--- Job ---
Nothing but the pictures should be left out when the entries below are duplicated.

-- Input records follows --

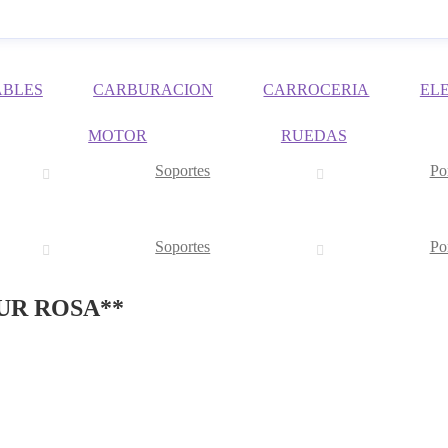
ABLES
CARBURACION
CARROCERIA
EL
MOTOR
RUEDAS
Soportes
Po
Soportes
Po
UR ROSA**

-- Input records concluded --

--- Result for this exercise ---
ABLES
CARBURACION
CARROCERIA
EL
MOTOR
RUEDAS
Soportes
Po
Soportes
Po
UR ROSA**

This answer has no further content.